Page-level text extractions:
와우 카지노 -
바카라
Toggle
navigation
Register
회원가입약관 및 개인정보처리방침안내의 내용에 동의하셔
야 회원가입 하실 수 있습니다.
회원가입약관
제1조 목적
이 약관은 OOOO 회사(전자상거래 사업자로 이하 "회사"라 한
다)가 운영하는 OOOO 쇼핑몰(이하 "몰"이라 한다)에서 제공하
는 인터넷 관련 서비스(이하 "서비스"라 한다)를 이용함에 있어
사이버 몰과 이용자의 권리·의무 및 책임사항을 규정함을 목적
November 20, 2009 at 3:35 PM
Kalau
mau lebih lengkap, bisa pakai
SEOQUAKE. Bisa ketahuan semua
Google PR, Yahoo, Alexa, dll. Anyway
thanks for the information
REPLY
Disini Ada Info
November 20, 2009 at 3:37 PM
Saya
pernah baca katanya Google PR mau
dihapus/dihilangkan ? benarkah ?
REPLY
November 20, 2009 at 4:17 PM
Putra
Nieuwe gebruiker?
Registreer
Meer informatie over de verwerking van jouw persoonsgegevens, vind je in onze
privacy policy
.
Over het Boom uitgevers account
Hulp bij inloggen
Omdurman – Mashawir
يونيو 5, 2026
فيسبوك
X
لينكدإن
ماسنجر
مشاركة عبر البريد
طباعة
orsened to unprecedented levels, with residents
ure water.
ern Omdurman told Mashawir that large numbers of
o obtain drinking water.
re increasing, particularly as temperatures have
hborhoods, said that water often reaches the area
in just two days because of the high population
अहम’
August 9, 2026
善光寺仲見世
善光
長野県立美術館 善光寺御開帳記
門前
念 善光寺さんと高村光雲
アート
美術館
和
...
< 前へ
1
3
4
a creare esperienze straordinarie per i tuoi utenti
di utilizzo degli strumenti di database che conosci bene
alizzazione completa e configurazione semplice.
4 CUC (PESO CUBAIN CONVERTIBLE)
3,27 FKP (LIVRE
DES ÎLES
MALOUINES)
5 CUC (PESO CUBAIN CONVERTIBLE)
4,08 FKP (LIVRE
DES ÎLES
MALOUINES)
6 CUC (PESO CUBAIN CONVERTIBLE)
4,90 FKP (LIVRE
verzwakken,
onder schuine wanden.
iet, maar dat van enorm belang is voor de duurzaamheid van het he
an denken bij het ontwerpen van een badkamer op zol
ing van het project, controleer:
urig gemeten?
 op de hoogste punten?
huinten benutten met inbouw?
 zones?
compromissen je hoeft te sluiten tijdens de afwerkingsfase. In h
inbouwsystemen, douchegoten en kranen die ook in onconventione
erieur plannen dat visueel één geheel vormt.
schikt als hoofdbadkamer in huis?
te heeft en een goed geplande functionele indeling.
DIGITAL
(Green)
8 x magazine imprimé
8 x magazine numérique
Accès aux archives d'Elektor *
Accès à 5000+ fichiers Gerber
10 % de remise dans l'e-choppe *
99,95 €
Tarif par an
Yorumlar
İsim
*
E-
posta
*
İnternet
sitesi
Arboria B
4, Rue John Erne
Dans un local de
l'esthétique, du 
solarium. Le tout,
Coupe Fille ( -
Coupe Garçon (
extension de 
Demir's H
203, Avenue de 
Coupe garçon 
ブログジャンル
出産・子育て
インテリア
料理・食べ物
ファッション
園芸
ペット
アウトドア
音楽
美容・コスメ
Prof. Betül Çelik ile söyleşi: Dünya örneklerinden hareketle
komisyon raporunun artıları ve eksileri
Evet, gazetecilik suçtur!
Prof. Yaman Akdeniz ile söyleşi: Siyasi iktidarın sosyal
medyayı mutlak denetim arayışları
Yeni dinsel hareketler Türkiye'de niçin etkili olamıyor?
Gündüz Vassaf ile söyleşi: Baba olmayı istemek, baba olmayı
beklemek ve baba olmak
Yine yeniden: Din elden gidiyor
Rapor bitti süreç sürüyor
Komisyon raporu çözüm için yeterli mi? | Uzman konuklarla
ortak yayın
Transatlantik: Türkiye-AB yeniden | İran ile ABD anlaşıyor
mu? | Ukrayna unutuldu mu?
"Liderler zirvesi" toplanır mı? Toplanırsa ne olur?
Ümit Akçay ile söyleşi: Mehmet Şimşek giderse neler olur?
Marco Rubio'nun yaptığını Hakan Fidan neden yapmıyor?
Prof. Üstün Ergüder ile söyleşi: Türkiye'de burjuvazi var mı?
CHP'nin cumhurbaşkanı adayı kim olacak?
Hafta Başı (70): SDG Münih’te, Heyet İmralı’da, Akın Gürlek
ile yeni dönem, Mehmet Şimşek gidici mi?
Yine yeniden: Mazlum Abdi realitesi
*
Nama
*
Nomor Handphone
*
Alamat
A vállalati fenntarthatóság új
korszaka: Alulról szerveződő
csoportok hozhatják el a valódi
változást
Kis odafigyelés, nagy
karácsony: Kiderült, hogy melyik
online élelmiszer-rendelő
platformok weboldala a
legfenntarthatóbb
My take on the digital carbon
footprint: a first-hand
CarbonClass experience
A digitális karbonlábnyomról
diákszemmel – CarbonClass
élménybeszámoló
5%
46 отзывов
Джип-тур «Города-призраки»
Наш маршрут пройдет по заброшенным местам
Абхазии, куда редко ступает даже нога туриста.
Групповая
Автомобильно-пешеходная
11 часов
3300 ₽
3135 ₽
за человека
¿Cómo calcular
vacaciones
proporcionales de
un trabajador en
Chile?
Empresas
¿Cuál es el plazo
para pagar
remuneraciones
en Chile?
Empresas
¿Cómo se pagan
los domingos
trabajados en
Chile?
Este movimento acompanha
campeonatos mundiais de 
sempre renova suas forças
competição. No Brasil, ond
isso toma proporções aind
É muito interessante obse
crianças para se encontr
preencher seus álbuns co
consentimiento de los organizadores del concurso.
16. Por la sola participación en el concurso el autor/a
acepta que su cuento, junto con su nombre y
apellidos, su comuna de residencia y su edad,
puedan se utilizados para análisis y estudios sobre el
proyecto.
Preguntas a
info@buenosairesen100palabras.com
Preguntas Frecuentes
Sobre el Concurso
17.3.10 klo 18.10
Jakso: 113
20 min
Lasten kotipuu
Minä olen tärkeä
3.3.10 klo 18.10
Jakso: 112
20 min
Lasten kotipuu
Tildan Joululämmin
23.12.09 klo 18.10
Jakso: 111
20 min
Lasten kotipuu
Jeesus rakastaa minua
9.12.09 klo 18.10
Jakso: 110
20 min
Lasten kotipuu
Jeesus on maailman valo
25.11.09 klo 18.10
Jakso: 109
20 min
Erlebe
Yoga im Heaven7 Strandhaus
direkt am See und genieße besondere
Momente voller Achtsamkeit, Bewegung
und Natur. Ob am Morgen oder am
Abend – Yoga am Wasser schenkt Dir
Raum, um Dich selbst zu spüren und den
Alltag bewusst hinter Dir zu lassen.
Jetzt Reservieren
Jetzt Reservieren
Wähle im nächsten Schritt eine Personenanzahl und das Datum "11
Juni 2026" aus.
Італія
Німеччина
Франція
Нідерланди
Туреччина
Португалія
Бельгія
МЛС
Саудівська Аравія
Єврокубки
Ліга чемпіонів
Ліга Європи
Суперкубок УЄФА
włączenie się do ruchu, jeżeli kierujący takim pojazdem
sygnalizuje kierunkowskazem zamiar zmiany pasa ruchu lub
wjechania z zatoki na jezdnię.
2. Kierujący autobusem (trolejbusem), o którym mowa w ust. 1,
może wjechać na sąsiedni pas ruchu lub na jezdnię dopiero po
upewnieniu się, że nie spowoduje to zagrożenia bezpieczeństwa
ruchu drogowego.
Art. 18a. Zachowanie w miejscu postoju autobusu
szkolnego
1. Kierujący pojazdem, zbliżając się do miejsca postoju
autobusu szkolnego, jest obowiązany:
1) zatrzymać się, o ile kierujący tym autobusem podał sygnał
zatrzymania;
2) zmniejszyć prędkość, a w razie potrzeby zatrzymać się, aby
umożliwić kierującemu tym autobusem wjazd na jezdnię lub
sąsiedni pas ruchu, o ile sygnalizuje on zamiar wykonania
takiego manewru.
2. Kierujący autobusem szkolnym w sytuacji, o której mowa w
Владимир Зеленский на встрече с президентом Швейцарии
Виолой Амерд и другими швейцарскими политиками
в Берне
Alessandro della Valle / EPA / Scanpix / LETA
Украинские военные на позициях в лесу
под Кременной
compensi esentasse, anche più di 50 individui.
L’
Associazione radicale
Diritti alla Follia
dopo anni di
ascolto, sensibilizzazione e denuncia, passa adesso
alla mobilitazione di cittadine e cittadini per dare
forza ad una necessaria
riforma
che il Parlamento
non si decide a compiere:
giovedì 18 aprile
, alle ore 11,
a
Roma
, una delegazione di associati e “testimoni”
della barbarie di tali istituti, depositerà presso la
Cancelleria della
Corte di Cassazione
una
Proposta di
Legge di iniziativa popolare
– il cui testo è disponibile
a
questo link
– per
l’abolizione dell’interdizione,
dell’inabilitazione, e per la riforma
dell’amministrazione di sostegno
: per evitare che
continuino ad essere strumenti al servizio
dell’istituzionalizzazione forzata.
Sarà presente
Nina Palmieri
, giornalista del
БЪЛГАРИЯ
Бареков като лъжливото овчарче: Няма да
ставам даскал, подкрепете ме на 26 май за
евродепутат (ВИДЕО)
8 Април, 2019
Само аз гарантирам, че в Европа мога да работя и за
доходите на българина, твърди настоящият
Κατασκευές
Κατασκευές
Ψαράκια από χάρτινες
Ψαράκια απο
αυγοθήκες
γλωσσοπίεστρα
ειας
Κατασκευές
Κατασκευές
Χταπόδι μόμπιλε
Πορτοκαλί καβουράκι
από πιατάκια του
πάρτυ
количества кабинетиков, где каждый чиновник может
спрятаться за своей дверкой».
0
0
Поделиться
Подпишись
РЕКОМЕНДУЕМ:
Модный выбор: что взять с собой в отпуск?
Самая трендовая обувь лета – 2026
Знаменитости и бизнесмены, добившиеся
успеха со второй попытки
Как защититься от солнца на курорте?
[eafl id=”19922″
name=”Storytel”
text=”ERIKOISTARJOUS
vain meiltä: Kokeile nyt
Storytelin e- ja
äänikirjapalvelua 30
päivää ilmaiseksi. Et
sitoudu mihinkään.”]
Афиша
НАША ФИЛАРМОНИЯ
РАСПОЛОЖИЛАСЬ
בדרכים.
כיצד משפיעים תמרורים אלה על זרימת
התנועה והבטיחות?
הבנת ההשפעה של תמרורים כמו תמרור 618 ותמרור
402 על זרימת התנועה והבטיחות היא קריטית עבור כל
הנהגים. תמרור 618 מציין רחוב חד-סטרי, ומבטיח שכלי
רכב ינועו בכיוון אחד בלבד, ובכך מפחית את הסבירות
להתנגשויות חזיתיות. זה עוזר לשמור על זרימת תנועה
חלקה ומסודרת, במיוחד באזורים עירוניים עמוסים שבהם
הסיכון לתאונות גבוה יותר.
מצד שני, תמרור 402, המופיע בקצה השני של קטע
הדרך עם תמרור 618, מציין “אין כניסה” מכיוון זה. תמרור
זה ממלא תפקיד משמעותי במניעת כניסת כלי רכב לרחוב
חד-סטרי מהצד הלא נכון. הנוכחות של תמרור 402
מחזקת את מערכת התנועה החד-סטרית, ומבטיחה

Instructions for the task:
This task calls for the number of lines in the entries that contain the string "sąsiedni", with no accompanying text.

The answer:
2